University Organist Eric Plutz
Princeton University, Office of Communications, Sameer A. Khan/Fotobuddy
Eric Plutz’s tribute to Louis Vierne was a decade in the making

Like many musicians, organists play favorites. Carl Weinrich, the director of music at the University Chapel from 1943 to 1973, devoted much of his career to the works of Bach. Eric Plutz, who has occupied Weinrich’s seat on the chapel organ bench since 2005, enjoys compositions by the French organist Louis Vierne. 

Plutz said he finds invigorating variety in Vierne’s works — and an “instantly identifiable” style. In nearly four decades as organist at Notre-Dame de Paris (he famously died at the organ, mid-concert), Vierne expanded the boundaries of organ music, drawing inspiration from new genres such as jazz. 

“What I am most impressed with is his ability to excel and rise to the top of his profession having been, basically, what we would call legally blind,” Plutz said. “That just humbles me to no end.”

More than a decade ago, Plutz hatched an ambitious plan to honor Vierne by performing all six of his symphonies in sequence. Adhering to a carefully planned practice rotation, he learned the pieces over several years and continually came back to them to refresh his memory. He scheduled a series of concerts for 2020, 150 years after the organist’s birth, in Princeton and at venues around the U.S. 

When the pandemic postponed nearly all of those concerts, Plutz filmed the six symphonies and offered a Vierne marathon on Oct. 8, his birthday, streamed on Facebook and YouTube. But part of the thrill of organ music is experiencing it in person, he said: “It’s that bass drum in the marching band, as it passes by, and you feel it in your chest. It’s physics. And that can’t be replicated unless you’re live, in the building.” 

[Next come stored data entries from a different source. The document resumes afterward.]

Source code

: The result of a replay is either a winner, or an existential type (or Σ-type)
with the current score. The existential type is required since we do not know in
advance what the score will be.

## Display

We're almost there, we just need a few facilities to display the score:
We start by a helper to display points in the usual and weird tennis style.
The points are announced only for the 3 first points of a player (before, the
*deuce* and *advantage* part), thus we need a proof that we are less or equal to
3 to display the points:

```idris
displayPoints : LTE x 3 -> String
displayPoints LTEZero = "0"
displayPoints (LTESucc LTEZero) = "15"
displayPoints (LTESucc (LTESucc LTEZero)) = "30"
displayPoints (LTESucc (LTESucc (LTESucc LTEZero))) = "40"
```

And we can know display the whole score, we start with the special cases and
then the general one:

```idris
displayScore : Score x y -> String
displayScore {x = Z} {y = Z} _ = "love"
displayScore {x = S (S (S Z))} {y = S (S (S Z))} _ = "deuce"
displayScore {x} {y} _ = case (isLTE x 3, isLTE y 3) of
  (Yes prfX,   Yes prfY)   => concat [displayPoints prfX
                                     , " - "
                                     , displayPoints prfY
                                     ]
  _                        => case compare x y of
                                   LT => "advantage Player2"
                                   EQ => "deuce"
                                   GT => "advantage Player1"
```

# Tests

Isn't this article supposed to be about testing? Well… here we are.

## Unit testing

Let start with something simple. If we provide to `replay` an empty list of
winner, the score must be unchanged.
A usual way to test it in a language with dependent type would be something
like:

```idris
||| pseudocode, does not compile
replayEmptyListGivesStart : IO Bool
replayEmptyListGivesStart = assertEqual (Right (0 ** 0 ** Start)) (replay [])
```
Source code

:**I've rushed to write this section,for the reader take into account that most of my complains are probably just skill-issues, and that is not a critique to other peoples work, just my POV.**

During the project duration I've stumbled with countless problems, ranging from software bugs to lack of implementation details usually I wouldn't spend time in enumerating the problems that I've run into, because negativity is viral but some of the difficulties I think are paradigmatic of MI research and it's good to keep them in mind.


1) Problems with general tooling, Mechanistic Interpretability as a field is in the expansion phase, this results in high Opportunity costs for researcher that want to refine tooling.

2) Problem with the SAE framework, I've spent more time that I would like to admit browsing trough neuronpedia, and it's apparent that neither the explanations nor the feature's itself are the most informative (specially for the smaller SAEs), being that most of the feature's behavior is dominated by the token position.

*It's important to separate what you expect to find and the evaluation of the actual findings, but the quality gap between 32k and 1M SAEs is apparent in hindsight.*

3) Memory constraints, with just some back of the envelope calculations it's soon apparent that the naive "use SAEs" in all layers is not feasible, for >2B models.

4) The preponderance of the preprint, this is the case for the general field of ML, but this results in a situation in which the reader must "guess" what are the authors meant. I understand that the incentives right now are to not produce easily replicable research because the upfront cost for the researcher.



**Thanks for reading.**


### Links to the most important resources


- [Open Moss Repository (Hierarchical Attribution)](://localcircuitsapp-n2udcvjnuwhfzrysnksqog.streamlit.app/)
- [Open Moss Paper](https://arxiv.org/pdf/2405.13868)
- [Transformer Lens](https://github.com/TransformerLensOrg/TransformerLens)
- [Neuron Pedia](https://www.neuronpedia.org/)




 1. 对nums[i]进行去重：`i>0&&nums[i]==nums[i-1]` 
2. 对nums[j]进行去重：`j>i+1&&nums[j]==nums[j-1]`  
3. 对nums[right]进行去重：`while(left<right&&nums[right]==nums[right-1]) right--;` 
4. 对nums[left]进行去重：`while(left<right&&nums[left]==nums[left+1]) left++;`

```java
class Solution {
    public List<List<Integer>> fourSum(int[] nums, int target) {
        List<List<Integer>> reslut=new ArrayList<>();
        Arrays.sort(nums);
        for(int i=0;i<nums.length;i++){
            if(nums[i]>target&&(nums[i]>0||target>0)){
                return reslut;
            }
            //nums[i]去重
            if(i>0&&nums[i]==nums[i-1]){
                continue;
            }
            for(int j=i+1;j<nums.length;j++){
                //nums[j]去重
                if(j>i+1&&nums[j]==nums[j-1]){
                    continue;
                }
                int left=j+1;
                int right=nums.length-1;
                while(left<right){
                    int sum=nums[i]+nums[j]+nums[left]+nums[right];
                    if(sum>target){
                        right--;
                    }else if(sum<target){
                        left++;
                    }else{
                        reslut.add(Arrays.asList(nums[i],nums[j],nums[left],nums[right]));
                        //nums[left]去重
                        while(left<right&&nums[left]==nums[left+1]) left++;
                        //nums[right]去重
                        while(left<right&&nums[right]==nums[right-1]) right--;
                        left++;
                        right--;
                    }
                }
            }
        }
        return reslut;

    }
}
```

So Plutz rescheduled the concerts and hit the road in the fall of 2021, recording his performances as he traveled. In July, he plans to release a boxed set of the six Vierne symphonies, each played on a different organ.

Plutz said he is grateful that his role at the University Chapel provided the “elbow room” to take on his ambitious project and see it through. “Even though it was a year late, I was able to complete the project,” he said, “and hopefully [it] will speak to someone about this wonderful composer’s music.”